The prosecutor murdered last month in Argentina was reportedly planning to have the country's president arrested.

Alberto Nisman was found dead January 18 in his home, a draft of an arrest warrant for President Cristina Fernández de Kirchner was then found in his trash, according to the New York Times.

The 26-page document wanted Kirchner and an accomplice, Foreign Minister Héctor Timerman, brought into custody for shielding Iranian officials from responsibility in the 1994 bombing of a Buenos Aires Jewish Center, sources told the paper.

Nisman was apparently found murdered from a single gunshot wound to the head, according to earlier reports. His slaying came only one day before was set to present his findings on Kirchner and Timerman to Argentina's Congress.
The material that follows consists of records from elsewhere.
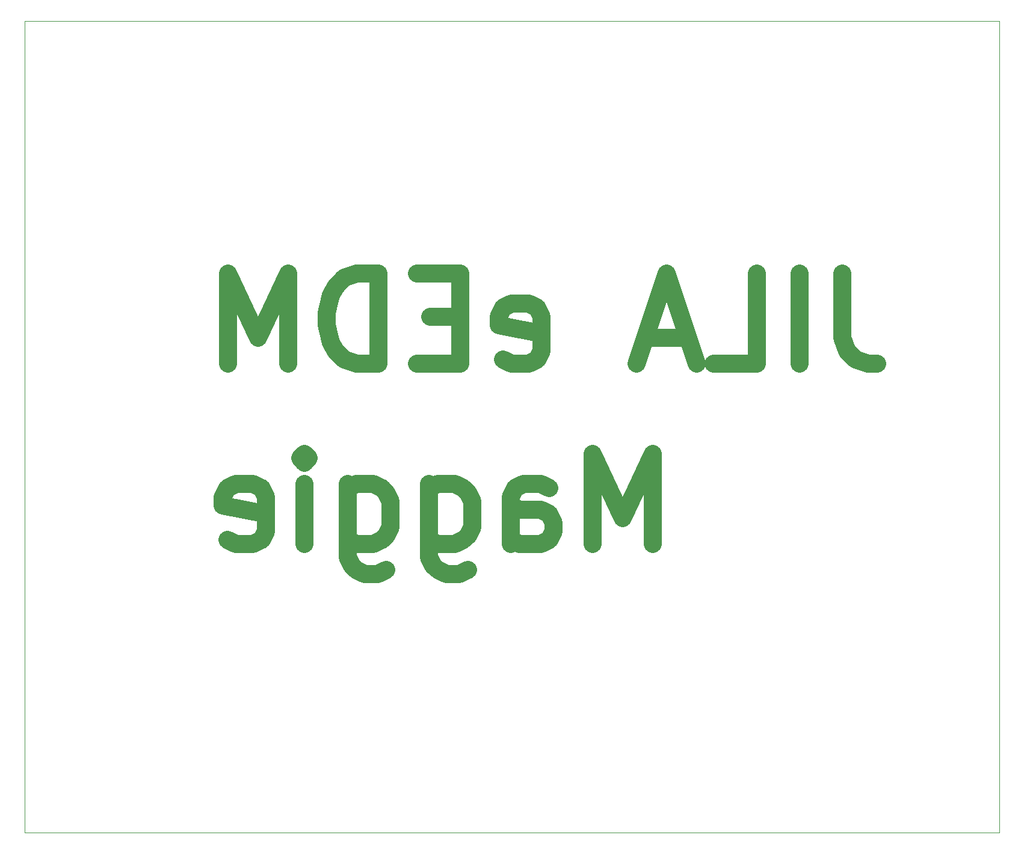
<source format=gbo>
G04 (created by PCBNEW (2013-07-07 BZR 4022)-stable) date 9/29/2015 7:05:24 PM*
%MOIN*%
G04 Gerber Fmt 3.4, Leading zero omitted, Abs format*
%FSLAX34Y34*%
G01*
G70*
G90*
G04 APERTURE LIST*
%ADD10C,0.00590551*%
%ADD11C,0.1*%
%ADD12C,0.00393701*%
G04 APERTURE END LIST*
G54D10*
G54D11*
X74785Y-64023D02*
X74785Y-59023D01*
X73119Y-62595D01*
X71452Y-59023D01*
X71452Y-64023D01*
X66928Y-64023D02*
X66928Y-61404D01*
X67166Y-60928D01*
X67642Y-60690D01*
X68595Y-60690D01*
X69071Y-60928D01*
X66928Y-63785D02*
X67404Y-64023D01*
X68595Y-64023D01*
X69071Y-63785D01*
X69309Y-63309D01*
X69309Y-62833D01*
X69071Y-62357D01*
X68595Y-62119D01*
X67404Y-62119D01*
X66928Y-61880D01*
X62404Y-60690D02*
X62404Y-64738D01*
X62642Y-65214D01*
X62880Y-65452D01*
X63357Y-65690D01*
X64071Y-65690D01*
X64547Y-65452D01*
X62404Y-63785D02*
X62880Y-64023D01*
X63833Y-64023D01*
X64309Y-63785D01*
X64547Y-63547D01*
X64785Y-63071D01*
X64785Y-61642D01*
X64547Y-61166D01*
X64309Y-60928D01*
X63833Y-60690D01*
X62880Y-60690D01*
X62404Y-60928D01*
X57880Y-60690D02*
X57880Y-64738D01*
X58119Y-65214D01*
X58357Y-65452D01*
X58833Y-65690D01*
X59547Y-65690D01*
X60023Y-65452D01*
X57880Y-63785D02*
X58357Y-64023D01*
X59309Y-64023D01*
X59785Y-63785D01*
X60023Y-63547D01*
X60261Y-63071D01*
X60261Y-61642D01*
X60023Y-61166D01*
X59785Y-60928D01*
X59309Y-60690D01*
X58357Y-60690D01*
X57880Y-60928D01*
X55499Y-64023D02*
X55499Y-60690D01*
X55499Y-59023D02*
X55738Y-59261D01*
X55499Y-59500D01*
X55261Y-59261D01*
X55499Y-59023D01*
X55499Y-59500D01*
X51214Y-63785D02*
X51690Y-64023D01*
X52642Y-64023D01*
X53119Y-63785D01*
X53357Y-63309D01*
X53357Y-61404D01*
X53119Y-60928D01*
X52642Y-60690D01*
X51690Y-60690D01*
X51214Y-60928D01*
X50976Y-61404D01*
X50976Y-61880D01*
X53357Y-62357D01*
X85309Y-49023D02*
X85309Y-52595D01*
X85547Y-53309D01*
X86023Y-53785D01*
X86738Y-54023D01*
X87214Y-54023D01*
X82928Y-54023D02*
X82928Y-49023D01*
X78166Y-54023D02*
X80547Y-54023D01*
X80547Y-49023D01*
X76738Y-52595D02*
X74357Y-52595D01*
X77214Y-54023D02*
X75547Y-49023D01*
X73880Y-54023D01*
X66500Y-53785D02*
X66976Y-54023D01*
X67928Y-54023D01*
X68404Y-53785D01*
X68642Y-53309D01*
X68642Y-51404D01*
X68404Y-50928D01*
X67928Y-50690D01*
X66976Y-50690D01*
X66500Y-50928D01*
X66261Y-51404D01*
X66261Y-51880D01*
X68642Y-52357D01*
X64119Y-51404D02*
X62452Y-51404D01*
X61738Y-54023D02*
X64119Y-54023D01*
X64119Y-49023D01*
X61738Y-49023D01*
X59595Y-54023D02*
X59595Y-49023D01*
X58404Y-49023D01*
X57690Y-49261D01*
X57214Y-49738D01*
X56976Y-50214D01*
X56738Y-51166D01*
X56738Y-51880D01*
X56976Y-52833D01*
X57214Y-53309D01*
X57690Y-53785D01*
X58404Y-54023D01*
X59595Y-54023D01*
X54595Y-54023D02*
X54595Y-49023D01*
X52928Y-52595D01*
X51261Y-49023D01*
X51261Y-54023D01*
G54D12*
X40000Y-35000D02*
X43000Y-35000D01*
X40000Y-80000D02*
X40000Y-35000D01*
X94000Y-80000D02*
X40000Y-80000D01*
X94000Y-35000D02*
X94000Y-80000D01*
X42000Y-35000D02*
X94000Y-35000D01*
M02*

</source>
Both Kirchner and Timerman have repeatedly denied any wrongdoing, but the prosecutor's death raised more than a few questions. The revelation he had drafted an arrest warrant for the duo will only further raise the world's collective eyebrows.

A political analyst who spoke to the Times claimed the testimony "would have provoked a crisis without precedents in Argentina ... a scandal on a level previously unseen."